Great Britain, the United States,
& the Security of the Middle East
The Formation of the Baghdad Pact
By Magnus Persson
Almqvist & Wiksell
$57.50 Paper Original
OUT OF PRINT
Anglo-American post-Second World War relations in the Middle East includes cases of close cooperation and conflict. An example of the former was the Pentagon Talks in 1947 when an American statement pointed out the general objective of maintaining the security of the Middle East by retaining the British political, economic, and strategic position in areas supported by the United States. An example of conflict was the 1956 Suez Crisis when the United States extracted itself completely from British Policy.
The formation of the Baghdad Pact resulted primarily from postwar British and American fears of Soviet expansion into the Middle East. In Anglo-American conception, the Middle East was a crucial area because of its extensive oil deposits and its strategic geographic location with communication links for the navy and aviation lines.
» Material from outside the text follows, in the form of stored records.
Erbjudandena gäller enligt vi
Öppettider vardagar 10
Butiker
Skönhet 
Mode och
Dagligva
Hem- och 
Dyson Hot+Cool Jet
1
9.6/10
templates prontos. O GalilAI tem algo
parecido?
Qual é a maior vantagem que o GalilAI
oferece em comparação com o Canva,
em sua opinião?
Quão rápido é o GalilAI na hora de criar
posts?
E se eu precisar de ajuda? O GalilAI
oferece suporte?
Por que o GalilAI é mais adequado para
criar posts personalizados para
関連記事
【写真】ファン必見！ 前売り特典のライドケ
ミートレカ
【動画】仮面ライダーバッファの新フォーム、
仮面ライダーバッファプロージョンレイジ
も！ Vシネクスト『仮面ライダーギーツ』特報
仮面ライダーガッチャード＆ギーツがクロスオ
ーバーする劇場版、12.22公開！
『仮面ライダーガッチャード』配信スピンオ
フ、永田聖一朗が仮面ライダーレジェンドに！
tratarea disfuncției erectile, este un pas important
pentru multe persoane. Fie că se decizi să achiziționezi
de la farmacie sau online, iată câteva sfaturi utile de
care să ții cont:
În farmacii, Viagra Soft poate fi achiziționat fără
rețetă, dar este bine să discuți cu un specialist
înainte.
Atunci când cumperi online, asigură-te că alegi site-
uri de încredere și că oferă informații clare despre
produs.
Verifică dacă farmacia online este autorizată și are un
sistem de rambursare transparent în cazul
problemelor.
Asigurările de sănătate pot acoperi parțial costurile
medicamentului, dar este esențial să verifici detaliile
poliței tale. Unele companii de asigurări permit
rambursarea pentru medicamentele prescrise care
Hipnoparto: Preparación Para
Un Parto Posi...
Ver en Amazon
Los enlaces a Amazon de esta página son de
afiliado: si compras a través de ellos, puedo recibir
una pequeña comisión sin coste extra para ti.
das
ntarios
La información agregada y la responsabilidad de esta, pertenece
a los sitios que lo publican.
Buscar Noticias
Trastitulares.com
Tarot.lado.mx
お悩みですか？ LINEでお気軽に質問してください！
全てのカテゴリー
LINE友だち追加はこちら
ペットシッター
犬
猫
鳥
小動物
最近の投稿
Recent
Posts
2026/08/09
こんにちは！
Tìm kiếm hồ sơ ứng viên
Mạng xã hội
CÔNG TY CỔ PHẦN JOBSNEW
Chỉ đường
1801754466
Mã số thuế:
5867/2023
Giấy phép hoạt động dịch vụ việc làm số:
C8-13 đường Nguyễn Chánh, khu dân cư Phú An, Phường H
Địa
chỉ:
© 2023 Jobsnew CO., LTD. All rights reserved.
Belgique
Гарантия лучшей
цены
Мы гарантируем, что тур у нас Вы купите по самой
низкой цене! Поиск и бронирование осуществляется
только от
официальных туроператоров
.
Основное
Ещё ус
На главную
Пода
Further, several military bases made the area important as a staging post for military attacks against the Soviet Union.
This study addresses Anglo-American relations in connection to the formulation phase of the Baghdad Pact from 1953 to 1955. The Pact became a multilateral regional security organisation that eventually included as members Turkey, Iraq, Iran, Pakistan, Britain, and, although not formally as a member, but closely attached to it, the United States.
The formation of the Baghdad Pact included both cases of Anglo-American disagreement and dispute, for instance concerning their respective positions in Iraq and because of conflicting policy objectives toward the Middle East. Despite the cases of rivalry, the interests in containment of the Soviet Union made collaboration the typical characteristic of the Anglo-American relationship.
Magnus Persson is a historian at Lund University, Sweden. He is specialized in contemporary international history.